Problem requirements: Carry on the news article about the Niagara-on-the-Lake Chamber of Commerce's holiday and icewine plans, starting right after its last sentence.

Start of Excerpt to read

Update: At press time, The Local believed the Candlelight Stroll would be broadcast live from the Court House steps Friday. Instead, it was pre-recorded Wednesday to ensure there would be no crowd gathered Friday evening. However the chamber will be collecting food for Newark Neighbours at its Queen Street office until 5 p.m. Saturday, Dec. 5.
The Niagara-on-the-Lake Chamber of Commerce is moving ahead with events it can do safely, says president Eduardo Lafforgue, focusing on “keeping our traditions alive,” which, during the pandemic, is more important than ever.
In a recent update to council, Lafforgue stressed the chamber is not advertising in Toronto, or trying to bring visitors from the GTA, Peel or other regions with high numbers of COVID cases to town.
He emphasized he has stopped all advertising outside the Niagara Region. In fact, he said, the tourism organization that provided the funds for the chamber’s marketing campaign during this time of recovery insisted that any advertising at this point be “hyper local,” and that’s what he’s doing.
He laid out what the chamber has accomplished so far, during difficult times, and what he plans to accomplish in the new year.
Celebrating the season began with safely decorating Queen Street, with volunteers “working in their own bubble,” he said.
A 12-foot Christmas tree, donated by the St. Davids Lions, was lit up at the Cenotaph Friday, in time for the holiday festivities. That includes a very scaled-back 31st annual Candlelight Stroll, which will be held with a limited ceremony Friday. Working in partnership with Cogeco and the Town, it will be broadcast from the Court House steps at 7 p.m., without members of the public in attendance. Residents are asked to participate by purchasing candles at local businesses, and lighting them outside their homes.
Some residents have purchased candles for their neighbourhoods, and will be outside singing carols, said Lafforgue, with the proceeds of candle sales funding two programs for offshore farmworkers.
The chamber is also accepting drop-offs of food for Newark Neighbours at its office, 9 a.m. to 5 p.m., until Dec. 5.
But Lafforgue’s big news for councillors was that there will be an “icewine experience” in January.
The chamber will host an Icewine Village during two weekends, and an Icewine Trail will be held with activities planned at local wineries throughout the month.
These will provide “the only icewine experience in 2021,” he said.
If nothing changes, he said, there will be tents and ice sculptures on Queen Street, with all tastings by reservation and purchased online, for small groups of people in time blocks of 45 minutes. That will allow 15 minutes for cleaning between each group.

End of Excerpt to read
Start of Data listing

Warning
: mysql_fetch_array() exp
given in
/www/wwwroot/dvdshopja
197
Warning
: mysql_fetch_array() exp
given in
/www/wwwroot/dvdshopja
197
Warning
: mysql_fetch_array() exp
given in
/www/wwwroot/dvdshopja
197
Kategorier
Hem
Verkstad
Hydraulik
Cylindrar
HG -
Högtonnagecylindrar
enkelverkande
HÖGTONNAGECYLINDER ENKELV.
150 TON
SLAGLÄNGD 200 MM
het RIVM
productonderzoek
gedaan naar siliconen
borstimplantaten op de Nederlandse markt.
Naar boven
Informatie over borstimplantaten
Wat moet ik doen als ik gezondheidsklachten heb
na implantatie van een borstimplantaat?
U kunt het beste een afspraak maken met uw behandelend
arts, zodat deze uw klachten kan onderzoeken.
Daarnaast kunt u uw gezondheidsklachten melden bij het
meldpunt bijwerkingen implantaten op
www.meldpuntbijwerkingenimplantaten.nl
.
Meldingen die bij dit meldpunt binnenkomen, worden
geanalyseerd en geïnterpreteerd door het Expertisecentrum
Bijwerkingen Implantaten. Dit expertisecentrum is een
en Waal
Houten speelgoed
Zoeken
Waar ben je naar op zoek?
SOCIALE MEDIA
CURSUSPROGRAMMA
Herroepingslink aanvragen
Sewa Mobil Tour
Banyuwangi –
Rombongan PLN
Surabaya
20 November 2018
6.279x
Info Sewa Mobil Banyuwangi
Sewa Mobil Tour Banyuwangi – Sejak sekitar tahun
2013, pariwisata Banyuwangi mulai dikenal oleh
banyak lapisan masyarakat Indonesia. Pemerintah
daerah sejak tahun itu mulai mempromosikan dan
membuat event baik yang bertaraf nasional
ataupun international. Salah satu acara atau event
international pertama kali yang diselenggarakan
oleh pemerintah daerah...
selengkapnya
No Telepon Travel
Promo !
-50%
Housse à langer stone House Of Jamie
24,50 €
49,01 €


End of Data listing

Output below:
This “luxury experience” has been developed to offer an experience that follows all the safety protocols for guests, team members and the community, he said. The number of guests to the village is being limited to 2,800, nothing near the 12,000 of last year.
Without any revenue from events, such as the galas usually held, and with no sponsors, other than the Town, the chamber is operating with marketing funds and grants from tourism organizations and the Province.
“We won’t have the 12,000 people that went through the village last year, but we will have activities that are very important for economic recovery,” he said.
It was a challenge to put this event together, and to work out contingency plans to allow for any changes in restrictions, or that must be made to hold the event safely, he said.
“Everyone is fighting to survive. We’re keeping our traditions alive with the Icewine Village, and one way or another we’re going to have an Icewine Village, and safety and health will be paramount.”
When asked by council what could be done to help restaurants facing two levels of restrictions, from both the Region and the Province, Lafforgue said what would really help would be the lifting of restrictions, which he views as excessive for the industry.
But the chamber is doing everything it can to ensure restaurants are doing what is expected of them, and following up on the few complaints they have received from patrons about businesses that are not complying.
To fund January’s events, he is hoping for the usual $40,000 from the Town, and a $20,000 loan repayable in February, which has traditionally helped the chamber cover costs ahead of time, such as the expensive ice sculptures.
He also “respectfully asked” council to consider rent relief for 2021. He received notice of rent for the Court House office from the Town for $36,500, and “due to COVID’s drastic reduction in revenue,” is hoping the Town will waive it for one year.
With all revenue-generating events cancelled, “this is very important,” he said.
To help promote Shop Local for NOTL businesses, Lafforgue says he is partnering with the Greater Niagara Chamber of Commerce on its Shop Local website. It allows NOTL businesses to provide online information about their operations during the pandemic, aligned with current restrictions.